_DATASET_.
== == ==
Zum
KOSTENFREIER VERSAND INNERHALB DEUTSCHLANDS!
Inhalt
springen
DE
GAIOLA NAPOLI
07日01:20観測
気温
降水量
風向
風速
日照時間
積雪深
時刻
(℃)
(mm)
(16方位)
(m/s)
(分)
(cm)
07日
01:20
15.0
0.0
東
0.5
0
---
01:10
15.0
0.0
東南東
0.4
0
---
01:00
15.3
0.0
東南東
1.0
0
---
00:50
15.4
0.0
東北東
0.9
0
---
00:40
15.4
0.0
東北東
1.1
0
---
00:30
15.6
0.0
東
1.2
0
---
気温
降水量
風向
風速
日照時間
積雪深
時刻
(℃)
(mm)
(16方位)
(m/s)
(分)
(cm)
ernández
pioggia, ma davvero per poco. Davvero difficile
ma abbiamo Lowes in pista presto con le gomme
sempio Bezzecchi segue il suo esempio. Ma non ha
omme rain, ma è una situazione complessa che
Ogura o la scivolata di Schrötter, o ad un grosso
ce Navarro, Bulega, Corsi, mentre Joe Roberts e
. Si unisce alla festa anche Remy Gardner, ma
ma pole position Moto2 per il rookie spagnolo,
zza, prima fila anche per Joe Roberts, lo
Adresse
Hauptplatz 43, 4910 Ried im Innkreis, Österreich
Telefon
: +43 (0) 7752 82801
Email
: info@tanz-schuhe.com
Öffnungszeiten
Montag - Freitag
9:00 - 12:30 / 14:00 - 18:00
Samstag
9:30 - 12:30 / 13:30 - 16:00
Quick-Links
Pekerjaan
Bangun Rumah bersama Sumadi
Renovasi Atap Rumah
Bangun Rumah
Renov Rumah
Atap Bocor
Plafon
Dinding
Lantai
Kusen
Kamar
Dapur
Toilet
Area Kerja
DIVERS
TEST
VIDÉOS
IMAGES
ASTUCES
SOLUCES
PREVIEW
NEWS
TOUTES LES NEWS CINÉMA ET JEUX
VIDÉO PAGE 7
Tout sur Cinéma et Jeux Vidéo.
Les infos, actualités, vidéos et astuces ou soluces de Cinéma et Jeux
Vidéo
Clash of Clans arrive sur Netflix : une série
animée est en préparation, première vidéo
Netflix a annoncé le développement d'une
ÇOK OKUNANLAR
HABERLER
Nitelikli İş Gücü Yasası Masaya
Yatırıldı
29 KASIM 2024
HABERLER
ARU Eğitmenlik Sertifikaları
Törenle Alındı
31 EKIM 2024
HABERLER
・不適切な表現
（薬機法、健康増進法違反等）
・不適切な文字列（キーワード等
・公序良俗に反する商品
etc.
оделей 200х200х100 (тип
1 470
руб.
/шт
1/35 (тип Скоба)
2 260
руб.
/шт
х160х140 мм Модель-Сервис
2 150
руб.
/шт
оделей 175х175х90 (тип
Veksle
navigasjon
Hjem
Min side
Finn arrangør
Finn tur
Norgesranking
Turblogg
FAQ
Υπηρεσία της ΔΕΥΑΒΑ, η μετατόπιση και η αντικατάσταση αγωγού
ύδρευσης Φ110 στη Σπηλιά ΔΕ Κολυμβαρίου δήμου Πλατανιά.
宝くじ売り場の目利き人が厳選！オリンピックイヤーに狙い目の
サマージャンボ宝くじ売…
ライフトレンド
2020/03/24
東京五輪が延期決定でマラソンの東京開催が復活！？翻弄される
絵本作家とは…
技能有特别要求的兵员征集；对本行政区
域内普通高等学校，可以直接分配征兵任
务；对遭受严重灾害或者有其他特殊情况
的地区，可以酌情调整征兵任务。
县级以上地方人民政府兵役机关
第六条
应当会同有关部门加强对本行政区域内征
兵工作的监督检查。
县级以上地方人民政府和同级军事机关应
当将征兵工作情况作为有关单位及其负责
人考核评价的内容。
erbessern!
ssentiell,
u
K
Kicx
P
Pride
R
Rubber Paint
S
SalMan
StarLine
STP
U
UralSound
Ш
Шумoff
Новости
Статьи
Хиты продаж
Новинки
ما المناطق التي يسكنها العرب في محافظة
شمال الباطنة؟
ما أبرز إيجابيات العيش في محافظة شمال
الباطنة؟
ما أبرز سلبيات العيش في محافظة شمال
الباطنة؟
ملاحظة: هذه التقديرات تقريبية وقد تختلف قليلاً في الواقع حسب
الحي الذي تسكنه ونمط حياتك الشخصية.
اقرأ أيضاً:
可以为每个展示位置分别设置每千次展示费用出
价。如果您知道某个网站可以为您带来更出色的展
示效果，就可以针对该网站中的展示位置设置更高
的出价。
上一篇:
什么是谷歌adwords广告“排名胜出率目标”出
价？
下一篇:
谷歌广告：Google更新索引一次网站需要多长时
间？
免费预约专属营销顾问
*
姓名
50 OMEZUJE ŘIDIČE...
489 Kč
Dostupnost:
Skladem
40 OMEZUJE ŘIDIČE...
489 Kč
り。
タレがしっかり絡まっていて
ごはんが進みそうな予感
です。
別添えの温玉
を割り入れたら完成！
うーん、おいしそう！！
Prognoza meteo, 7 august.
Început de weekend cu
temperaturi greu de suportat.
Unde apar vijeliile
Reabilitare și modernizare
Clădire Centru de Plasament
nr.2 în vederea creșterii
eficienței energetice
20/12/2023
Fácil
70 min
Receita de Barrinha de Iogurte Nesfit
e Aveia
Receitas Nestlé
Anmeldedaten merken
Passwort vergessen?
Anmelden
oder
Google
== == ==
_BRIEF_.
Reproduce every line of the listing above, character for character, in the same order.

_EXERCISE RESULT_.
Zum
KOSTENFREIER VERSAND INNERHALB DEUTSCHLANDS!
Inhalt
springen
DE
GAIOLA NAPOLI
07日01:20観測
気温
降水量
風向
風速
日照時間
積雪深
時刻
(℃)
(mm)
(16方位)
(m/s)
(分)
(cm)
07日
01:20
15.0
0.0
東
0.5
0
---
01:10
15.0
0.0
東南東
0.4
0
---
01:00
15.3
0.0
東南東
1.0
0
---
00:50
15.4
0.0
東北東
0.9
0
---
00:40
15.4
0.0
東北東
1.1
0
---
00:30
15.6
0.0
東
1.2
0
---
気温
降水量
風向
風速
日照時間
積雪深
時刻
(℃)
(mm)
(16方位)
(m/s)
(分)
(cm)
ernández
pioggia, ma davvero per poco. Davvero difficile
ma abbiamo Lowes in pista presto con le gomme
sempio Bezzecchi segue il suo esempio. Ma non ha
omme rain, ma è una situazione complessa che
Ogura o la scivolata di Schrötter, o ad un grosso
ce Navarro, Bulega, Corsi, mentre Joe Roberts e
. Si unisce alla festa anche Remy Gardner, ma
ma pole position Moto2 per il rookie spagnolo,
zza, prima fila anche per Joe Roberts, lo
Adresse
Hauptplatz 43, 4910 Ried im Innkreis, Österreich
Telefon
: +43 (0) 7752 82801
Email
: info@tanz-schuhe.com
Öffnungszeiten
Montag - Freitag
9:00 - 12:30 / 14:00 - 18:00
Samstag
9:30 - 12:30 / 13:30 - 16:00
Quick-Links
Pekerjaan
Bangun Rumah bersama Sumadi
Renovasi Atap Rumah
Bangun Rumah
Renov Rumah
Atap Bocor
Plafon
Dinding
Lantai
Kusen
Kamar
Dapur
Toilet
Area Kerja
DIVERS
TEST
VIDÉOS
IMAGES
ASTUCES
SOLUCES
PREVIEW
NEWS
TOUTES LES NEWS CINÉMA ET JEUX
VIDÉO PAGE 7
Tout sur Cinéma et Jeux Vidéo.
Les infos, actualités, vidéos et astuces ou soluces de Cinéma et Jeux
Vidéo
Clash of Clans arrive sur Netflix : une série
animée est en préparation, première vidéo
Netflix a annoncé le développement d'une
ÇOK OKUNANLAR
HABERLER
Nitelikli İş Gücü Yasası Masaya
Yatırıldı
29 KASIM 2024
HABERLER
ARU Eğitmenlik Sertifikaları
Törenle Alındı
31 EKIM 2024
HABERLER
・不適切な表現
（薬機法、健康増進法違反等）
・不適切な文字列（キーワード等
・公序良俗に反する商品
etc.
оделей 200х200х100 (тип
1 470
руб.
/шт
1/35 (тип Скоба)
2 260
руб.
/шт
х160х140 мм Модель-Сервис
2 150
руб.
/шт
оделей 175х175х90 (тип
Veksle
navigasjon
Hjem
Min side
Finn arrangør
Finn tur
Norgesranking
Turblogg
FAQ
Υπηρεσία της ΔΕΥΑΒΑ, η μετατόπιση και η αντικατάσταση αγωγού
ύδρευσης Φ110 στη Σπηλιά ΔΕ Κολυμβαρίου δήμου Πλατανιά.
宝くじ売り場の目利き人が厳選！オリンピックイヤーに狙い目の
サマージャンボ宝くじ売…
ライフトレンド
2020/03/24
東京五輪が延期決定でマラソンの東京開催が復活！？翻弄される
絵本作家とは…
技能有特别要求的兵员征集；对本行政区
域内普通高等学校，可以直接分配征兵任
务；对遭受严重灾害或者有其他特殊情况
的地区，可以酌情调整征兵任务。
县级以上地方人民政府兵役机关
第六条
应当会同有关部门加强对本行政区域内征
兵工作的监督检查。
县级以上地方人民政府和同级军事机关应
当将征兵工作情况作为有关单位及其负责
人考核评价的内容。
erbessern!
ssentiell,
u
K
Kicx
P
Pride
R
Rubber Paint
S
SalMan
StarLine
STP
U
UralSound
Ш
Шумoff
Новости
Статьи
Хиты продаж
Новинки
ما المناطق التي يسكنها العرب في محافظة
شمال الباطنة؟
ما أبرز إيجابيات العيش في محافظة شمال
الباطنة؟
ما أبرز سلبيات العيش في محافظة شمال
الباطنة؟
ملاحظة: هذه التقديرات تقريبية وقد تختلف قليلاً في الواقع حسب
الحي الذي تسكنه ونمط حياتك الشخصية.
اقرأ أيضاً:
可以为每个展示位置分别设置每千次展示费用出
价。如果您知道某个网站可以为您带来更出色的展
示效果，就可以针对该网站中的展示位置设置更高
的出价。
上一篇:
什么是谷歌adwords广告“排名胜出率目标”出
价？
下一篇:
谷歌广告：Google更新索引一次网站需要多长时
间？
免费预约专属营销顾问
*
姓名
50 OMEZUJE ŘIDIČE...
489 Kč
Dostupnost:
Skladem
40 OMEZUJE ŘIDIČE...
489 Kč
り。
タレがしっかり絡まっていて
ごはんが進みそうな予感
です。
別添えの温玉
を割り入れたら完成！
うーん、おいしそう！！
Prognoza meteo, 7 august.
Început de weekend cu
temperaturi greu de suportat.
Unde apar vijeliile
Reabilitare și modernizare
Clădire Centru de Plasament
nr.2 în vederea creșterii
eficienței energetice
20/12/2023
Fácil
70 min
Receita de Barrinha de Iogurte Nesfit
e Aveia
Receitas Nestlé
Anmeldedaten merken
Passwort vergessen?
Anmelden
oder
Google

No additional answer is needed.